Segment Start: Exercise data
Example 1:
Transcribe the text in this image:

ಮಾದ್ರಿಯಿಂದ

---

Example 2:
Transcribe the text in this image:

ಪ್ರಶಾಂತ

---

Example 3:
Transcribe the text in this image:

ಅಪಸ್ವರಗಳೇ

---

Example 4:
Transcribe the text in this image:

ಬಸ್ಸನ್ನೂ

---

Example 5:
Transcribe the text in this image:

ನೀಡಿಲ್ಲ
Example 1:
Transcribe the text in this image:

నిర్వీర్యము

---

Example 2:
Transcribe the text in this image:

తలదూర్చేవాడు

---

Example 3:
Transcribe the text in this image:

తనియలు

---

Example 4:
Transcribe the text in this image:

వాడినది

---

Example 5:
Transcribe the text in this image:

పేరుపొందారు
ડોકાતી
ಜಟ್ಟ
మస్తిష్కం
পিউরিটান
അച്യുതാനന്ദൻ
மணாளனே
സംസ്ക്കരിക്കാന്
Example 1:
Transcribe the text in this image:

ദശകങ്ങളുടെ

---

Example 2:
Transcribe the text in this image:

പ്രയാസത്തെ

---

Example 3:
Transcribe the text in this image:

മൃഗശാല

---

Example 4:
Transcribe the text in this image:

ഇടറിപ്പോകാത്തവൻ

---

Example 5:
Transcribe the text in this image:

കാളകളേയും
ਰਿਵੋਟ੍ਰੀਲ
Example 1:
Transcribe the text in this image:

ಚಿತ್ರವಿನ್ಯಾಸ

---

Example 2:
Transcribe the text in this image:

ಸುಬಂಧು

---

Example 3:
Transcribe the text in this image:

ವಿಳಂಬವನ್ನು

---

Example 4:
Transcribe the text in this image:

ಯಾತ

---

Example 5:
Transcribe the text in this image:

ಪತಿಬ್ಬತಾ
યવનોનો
Segment End: Exercise data
### Prompt
Could you return all of the entries exactly as they stand?

### Output
Example 1:
Transcribe the text in this image:

ಮಾದ್ರಿಯಿಂದ

---

Example 2:
Transcribe the text in this image:

ಪ್ರಶಾಂತ

---

Example 3:
Transcribe the text in this image:

ಅಪಸ್ವರಗಳೇ

---

Example 4:
Transcribe the text in this image:

ಬಸ್ಸನ್ನೂ

---

Example 5:
Transcribe the text in this image:

ನೀಡಿಲ್ಲ
Example 1:
Transcribe the text in this image:

నిర్వీర్యము

---

Example 2:
Transcribe the text in this image:

తలదూర్చేవాడు

---

Example 3:
Transcribe the text in this image:

తనియలు

---

Example 4:
Transcribe the text in this image:

వాడినది

---

Example 5:
Transcribe the text in this image:

పేరుపొందారు
ડોકાતી
ಜಟ್ಟ
మస్తిష్కం
পিউরিটান
അച്യുതാനന്ദൻ
மணாளனே
സംസ്ക്കരിക്കാന്
Example 1:
Transcribe the text in this image:

ദശകങ്ങളുടെ

---

Example 2:
Transcribe the text in this image:

പ്രയാസത്തെ

---

Example 3:
Transcribe the text in this image:

മൃഗശാല

---

Example 4:
Transcribe the text in this image:

ഇടറിപ്പോകാത്തവൻ

---

Example 5:
Transcribe the text in this image:

കാളകളേയും
ਰਿਵੋਟ੍ਰੀਲ
Example 1:
Transcribe the text in this image:

ಚಿತ್ರವಿನ್ಯಾಸ

---

Example 2:
Transcribe the text in this image:

ಸುಬಂಧು

---

Example 3:
Transcribe the text in this image:

ವಿಳಂಬವನ್ನು

---

Example 4:
Transcribe the text in this image:

ಯಾತ

---

Example 5:
Transcribe the text in this image:

ಪತಿಬ್ಬತಾ
યવનોનો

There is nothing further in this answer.